The Dawn spacecraft has lifted the veil on another corner of the Solar System by taking its best image yet of the dwarf planet Ceres. The nine-pixel-wide image was taken from a distance of 740,000 mi (1.2 million km) from Ceres as part of the final calibration of Dawn's science camera as the unmanned probe approaches the 590 mi (950 km) wide planetoid, which it will rendezvous with and orbit in March of next year.
At its current distance from Dawn, Ceres is as bright as Venus as seen from Earth. Until now, the best images of Ceres came from the Hubble Space Telescope, but NASA says that as Dawn draws closer to its rendezvous, much higher resolution images will be sent back.
Dawn was launched on September 27, 2007 atop a Delta II rocket from Space Launch Complex 17B at Cape Canaveral Air Force Station, Florida. After making a flyby of Mars on February 4, 2009 in a slingshot maneuver, it went into orbit around the protoplanet Vesta on July 16, 2011, where it carried out a 14-month survey of the surface.

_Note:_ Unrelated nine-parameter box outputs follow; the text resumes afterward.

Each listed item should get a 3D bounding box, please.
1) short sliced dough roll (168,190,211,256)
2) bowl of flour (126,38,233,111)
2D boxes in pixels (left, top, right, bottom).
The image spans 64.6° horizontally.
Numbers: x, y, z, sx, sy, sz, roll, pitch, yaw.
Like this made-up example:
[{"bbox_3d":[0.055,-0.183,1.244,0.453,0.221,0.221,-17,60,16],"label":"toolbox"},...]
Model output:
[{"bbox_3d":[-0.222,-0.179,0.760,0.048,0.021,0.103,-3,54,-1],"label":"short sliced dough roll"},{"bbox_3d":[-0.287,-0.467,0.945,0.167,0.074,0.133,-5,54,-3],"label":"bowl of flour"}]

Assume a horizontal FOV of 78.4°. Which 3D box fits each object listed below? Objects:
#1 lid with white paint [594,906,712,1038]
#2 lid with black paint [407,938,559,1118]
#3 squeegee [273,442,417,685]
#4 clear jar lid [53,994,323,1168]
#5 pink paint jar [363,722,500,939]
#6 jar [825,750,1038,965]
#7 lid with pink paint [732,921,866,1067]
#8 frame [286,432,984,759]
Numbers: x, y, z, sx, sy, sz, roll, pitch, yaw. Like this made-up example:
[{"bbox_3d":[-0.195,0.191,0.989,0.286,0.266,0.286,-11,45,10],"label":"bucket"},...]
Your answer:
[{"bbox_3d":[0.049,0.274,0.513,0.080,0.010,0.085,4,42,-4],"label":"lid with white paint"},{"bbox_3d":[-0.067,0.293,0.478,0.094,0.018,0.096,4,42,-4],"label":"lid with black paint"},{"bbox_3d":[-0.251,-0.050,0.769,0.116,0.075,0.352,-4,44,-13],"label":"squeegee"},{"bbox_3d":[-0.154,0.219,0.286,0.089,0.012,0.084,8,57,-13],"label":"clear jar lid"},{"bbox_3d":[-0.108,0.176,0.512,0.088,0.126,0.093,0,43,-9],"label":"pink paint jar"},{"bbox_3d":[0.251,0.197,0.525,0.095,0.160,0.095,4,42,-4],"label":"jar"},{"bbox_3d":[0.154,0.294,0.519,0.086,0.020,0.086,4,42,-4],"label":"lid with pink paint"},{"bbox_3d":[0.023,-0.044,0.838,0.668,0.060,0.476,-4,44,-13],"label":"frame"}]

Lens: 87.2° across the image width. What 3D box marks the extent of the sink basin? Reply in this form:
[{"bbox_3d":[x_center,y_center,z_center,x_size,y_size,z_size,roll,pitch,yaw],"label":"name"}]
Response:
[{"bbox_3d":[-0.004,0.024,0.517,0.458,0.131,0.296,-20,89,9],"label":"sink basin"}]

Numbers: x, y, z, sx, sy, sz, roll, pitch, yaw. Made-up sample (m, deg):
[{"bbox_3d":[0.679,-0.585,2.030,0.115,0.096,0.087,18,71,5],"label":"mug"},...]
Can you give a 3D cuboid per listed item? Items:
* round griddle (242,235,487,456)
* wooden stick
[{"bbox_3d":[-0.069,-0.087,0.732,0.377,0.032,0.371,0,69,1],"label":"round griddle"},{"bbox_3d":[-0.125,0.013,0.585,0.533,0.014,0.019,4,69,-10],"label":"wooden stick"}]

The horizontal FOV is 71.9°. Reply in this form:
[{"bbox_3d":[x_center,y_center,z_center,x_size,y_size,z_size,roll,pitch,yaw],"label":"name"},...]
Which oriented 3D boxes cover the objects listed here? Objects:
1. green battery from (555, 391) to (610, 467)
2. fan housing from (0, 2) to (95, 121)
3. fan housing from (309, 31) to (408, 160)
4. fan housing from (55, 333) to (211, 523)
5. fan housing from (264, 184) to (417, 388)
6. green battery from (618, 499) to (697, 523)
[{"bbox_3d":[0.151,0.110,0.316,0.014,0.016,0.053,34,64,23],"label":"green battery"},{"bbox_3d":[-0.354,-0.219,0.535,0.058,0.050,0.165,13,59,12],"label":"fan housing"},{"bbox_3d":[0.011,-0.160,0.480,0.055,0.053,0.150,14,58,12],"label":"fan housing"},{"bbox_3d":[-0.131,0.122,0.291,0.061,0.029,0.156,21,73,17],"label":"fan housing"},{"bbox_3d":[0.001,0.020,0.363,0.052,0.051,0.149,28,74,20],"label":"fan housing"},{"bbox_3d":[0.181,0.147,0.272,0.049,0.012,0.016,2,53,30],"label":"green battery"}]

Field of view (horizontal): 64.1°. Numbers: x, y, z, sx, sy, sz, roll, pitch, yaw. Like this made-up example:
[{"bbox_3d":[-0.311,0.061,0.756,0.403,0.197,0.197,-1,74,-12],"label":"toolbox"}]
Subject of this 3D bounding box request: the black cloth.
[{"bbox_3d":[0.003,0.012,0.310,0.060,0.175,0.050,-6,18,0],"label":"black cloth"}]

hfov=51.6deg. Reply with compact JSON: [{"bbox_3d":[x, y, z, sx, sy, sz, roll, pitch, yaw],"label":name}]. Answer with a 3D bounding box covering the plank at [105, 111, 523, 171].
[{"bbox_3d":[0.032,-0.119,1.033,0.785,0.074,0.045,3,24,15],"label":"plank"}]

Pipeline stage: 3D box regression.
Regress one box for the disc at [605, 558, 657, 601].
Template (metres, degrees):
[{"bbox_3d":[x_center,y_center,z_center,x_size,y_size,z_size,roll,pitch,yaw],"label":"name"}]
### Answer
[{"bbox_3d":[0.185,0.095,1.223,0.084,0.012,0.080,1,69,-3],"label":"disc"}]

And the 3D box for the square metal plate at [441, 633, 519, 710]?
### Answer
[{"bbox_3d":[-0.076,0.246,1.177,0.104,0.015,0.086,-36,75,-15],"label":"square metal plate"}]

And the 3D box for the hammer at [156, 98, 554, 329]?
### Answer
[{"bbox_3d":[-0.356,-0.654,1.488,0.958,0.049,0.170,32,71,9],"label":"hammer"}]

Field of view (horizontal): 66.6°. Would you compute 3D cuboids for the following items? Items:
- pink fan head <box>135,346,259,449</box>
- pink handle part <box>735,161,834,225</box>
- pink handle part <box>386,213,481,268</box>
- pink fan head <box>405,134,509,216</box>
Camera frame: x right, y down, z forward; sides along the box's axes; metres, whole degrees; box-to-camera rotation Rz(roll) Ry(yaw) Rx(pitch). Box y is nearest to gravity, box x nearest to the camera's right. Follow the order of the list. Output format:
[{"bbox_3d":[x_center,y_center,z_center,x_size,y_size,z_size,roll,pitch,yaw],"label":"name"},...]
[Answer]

The 1,240 kg (2,730 lb) spacecraft then used its ion thruster to send it on a three and a half year passage to Ceres. When it arrives in March 2015, it will mark the first visit to a dwarf planet by any spacecraft. In addition, by visiting Vesta and Ceres, Dawn will have visited the two most massive objects in the asteroid belt, with Ceres the largest object in the asteroid belt between Mars and Jupiter and making up a third of the mass of the entire belt.
"Now, finally, we have a spacecraft on the verge of unveiling this mysterious, alien world," says Marc Rayman, chief engineer and mission director of the Dawn mission at NASA's Jet Propulsion Laboratory in Pasadena, California. "Soon it will reveal myriad secrets Ceres has held since the dawn of the solar system,"
Dawn begins its final approach to Ceres on December 26.